(Records from a dataset)

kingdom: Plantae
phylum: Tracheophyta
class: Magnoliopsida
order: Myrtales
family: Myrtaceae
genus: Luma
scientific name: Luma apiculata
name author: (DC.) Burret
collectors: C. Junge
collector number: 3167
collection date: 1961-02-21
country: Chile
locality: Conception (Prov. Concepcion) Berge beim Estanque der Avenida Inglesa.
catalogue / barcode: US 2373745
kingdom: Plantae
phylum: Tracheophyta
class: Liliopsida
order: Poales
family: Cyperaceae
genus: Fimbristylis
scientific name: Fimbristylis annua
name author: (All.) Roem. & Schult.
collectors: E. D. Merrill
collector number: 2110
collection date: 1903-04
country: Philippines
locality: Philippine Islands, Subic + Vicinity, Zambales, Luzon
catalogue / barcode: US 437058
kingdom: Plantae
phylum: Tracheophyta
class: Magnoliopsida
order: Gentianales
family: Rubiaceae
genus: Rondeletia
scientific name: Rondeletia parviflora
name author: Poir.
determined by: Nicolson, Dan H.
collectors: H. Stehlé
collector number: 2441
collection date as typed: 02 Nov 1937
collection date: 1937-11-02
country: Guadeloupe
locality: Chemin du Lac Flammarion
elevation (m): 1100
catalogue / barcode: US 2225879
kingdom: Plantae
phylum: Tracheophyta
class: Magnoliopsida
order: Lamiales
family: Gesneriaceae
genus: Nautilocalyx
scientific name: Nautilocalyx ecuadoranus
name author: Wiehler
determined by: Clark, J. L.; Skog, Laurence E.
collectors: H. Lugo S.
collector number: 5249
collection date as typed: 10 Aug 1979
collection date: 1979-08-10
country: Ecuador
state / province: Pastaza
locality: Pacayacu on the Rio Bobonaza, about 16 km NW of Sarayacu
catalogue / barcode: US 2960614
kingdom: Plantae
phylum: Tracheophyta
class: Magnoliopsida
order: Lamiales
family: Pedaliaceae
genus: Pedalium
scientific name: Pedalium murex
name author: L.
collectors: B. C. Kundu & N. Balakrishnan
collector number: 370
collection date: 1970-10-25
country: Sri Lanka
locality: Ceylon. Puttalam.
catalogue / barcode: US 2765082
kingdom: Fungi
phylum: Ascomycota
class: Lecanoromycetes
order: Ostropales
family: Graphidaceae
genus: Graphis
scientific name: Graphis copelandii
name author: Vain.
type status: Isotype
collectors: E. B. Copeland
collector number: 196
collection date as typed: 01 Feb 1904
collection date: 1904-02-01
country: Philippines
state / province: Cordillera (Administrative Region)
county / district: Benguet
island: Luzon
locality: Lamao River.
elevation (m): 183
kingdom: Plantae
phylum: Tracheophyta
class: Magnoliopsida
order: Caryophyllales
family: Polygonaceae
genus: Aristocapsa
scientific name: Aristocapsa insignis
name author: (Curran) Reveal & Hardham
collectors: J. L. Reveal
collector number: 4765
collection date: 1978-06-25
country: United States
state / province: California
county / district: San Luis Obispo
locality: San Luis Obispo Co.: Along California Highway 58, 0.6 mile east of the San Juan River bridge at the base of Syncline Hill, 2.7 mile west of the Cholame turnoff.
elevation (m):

- Problem description -
Please write out the material again, starting with the line containing "name author: (All.) Roem. & Schult." and going on through the line containing "elevation (m): 1100", with "locality" swapped for "site" and nothing else changed.

- Result for this task -
name author: (All.) Roem. & Schult.
collectors: E. D. Merrill
collector number: 2110
collection date: 1903-04
country: Philippines
site: Philippine Islands, Subic + Vicinity, Zambales, Luzon
catalogue / barcode: US 437058
kingdom: Plantae
phylum: Tracheophyta
class: Magnoliopsida
order: Gentianales
family: Rubiaceae
genus: Rondeletia
scientific name: Rondeletia parviflora
name author: Poir.
determined by: Nicolson, Dan H.
collectors: H. Stehlé
collector number: 2441
collection date as typed: 02 Nov 1937
collection date: 1937-11-02
country: Guadeloupe
site: Chemin du Lac Flammarion
elevation (m): 1100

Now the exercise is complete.